**Exercise:**
Can you set out every line of the rows below as a numbered list, leaving out any blank lines?

Extracted records:
::::
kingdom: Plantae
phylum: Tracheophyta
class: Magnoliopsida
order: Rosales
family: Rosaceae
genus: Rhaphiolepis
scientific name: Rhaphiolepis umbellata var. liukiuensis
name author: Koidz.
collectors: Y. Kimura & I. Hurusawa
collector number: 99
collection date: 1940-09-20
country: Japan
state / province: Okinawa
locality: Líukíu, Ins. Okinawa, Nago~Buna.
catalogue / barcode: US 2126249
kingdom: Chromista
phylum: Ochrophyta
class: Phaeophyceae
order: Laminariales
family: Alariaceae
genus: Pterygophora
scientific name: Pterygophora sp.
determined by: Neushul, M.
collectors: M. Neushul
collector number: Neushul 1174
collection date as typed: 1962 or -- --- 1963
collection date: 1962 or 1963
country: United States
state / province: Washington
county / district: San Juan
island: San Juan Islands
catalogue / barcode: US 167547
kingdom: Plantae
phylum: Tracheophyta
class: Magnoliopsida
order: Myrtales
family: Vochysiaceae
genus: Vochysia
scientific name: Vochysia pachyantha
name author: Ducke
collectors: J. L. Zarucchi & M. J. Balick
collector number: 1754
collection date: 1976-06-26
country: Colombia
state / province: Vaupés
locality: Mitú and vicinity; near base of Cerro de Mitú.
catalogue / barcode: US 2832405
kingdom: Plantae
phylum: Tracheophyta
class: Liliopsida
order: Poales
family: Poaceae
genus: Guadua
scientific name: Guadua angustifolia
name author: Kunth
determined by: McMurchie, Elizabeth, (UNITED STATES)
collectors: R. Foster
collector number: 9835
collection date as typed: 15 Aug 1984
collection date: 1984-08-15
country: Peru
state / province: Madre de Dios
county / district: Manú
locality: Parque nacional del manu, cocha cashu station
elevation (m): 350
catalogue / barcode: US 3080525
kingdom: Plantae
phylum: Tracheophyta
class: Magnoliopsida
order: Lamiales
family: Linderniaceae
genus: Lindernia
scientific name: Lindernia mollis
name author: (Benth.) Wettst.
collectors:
::::
**The reply:**
1. kingdom: Plantae
2. phylum: Tracheophyta
3. class: Magnoliopsida
4. order: Rosales
5. family: Rosaceae
6. genus: Rhaphiolepis
7. scientific name: Rhaphiolepis umbellata var. liukiuensis
8. name author: Koidz.
9. collectors: Y. Kimura & I. Hurusawa
10. collector number: 99
11. collection date: 1940-09-20
12. country: Japan
13. state / province: Okinawa
14. locality: Líukíu, Ins. Okinawa, Nago~Buna.
15. catalogue / barcode: US 2126249
16. kingdom: Chromista
17. phylum: Ochrophyta
18. class: Phaeophyceae
19. order: Laminariales
20. family: Alariaceae
21. genus: Pterygophora
22. scientific name: Pterygophora sp.
23. determined by: Neushul, M.
24. collectors: M. Neushul
25. collector number: Neushul 1174
26. collection date as typed: 1962 or -- --- 1963
27. collection date: 1962 or 1963
28. country: United States
29. state / province: Washington
30. county / district: San Juan
31. island: San Juan Islands
32. catalogue / barcode: US 167547
33. kingdom: Plantae
34. phylum: Tracheophyta
35. class: Magnoliopsida
36. order: Myrtales
37. family: Vochysiaceae
38. genus: Vochysia
39. scientific name: Vochysia pachyantha
40. name author: Ducke
41. collectors: J. L. Zarucchi & M. J. Balick
42. collector number: 1754
43. collection date: 1976-06-26
44. country: Colombia
45. state / province: Vaupés
46. locality: Mitú and vicinity; near base of Cerro de Mitú.
47. catalogue / barcode: US 2832405
48. kingdom: Plantae
49. phylum: Tracheophyta
50. class: Liliopsida
51. order: Poales
52. family: Poaceae
53. genus: Guadua
54. scientific name: Guadua angustifolia
55. name author: Kunth
56. determined by: McMurchie, Elizabeth, (UNITED STATES)
57. collectors: R. Foster
58. collector number: 9835
59. collection date as typed: 15 Aug 1984
60. collection date: 1984-08-15
61. country: Peru
62. state / province: Madre de Dios
63. county / district: Manú
64. locality: Parque nacional del manu, cocha cashu station
65. elevation (m): 350
66. catalogue / barcode: US 3080525
67. kingdom: Plantae
68. phylum: Tracheophyta
69. class: Magnoliopsida
70. order: Lamiales
71. family: Linderniaceae
72. genus: Lindernia
73. scientific name: Lindernia mollis
74. name author: (Benth.) Wettst.
75. collectors:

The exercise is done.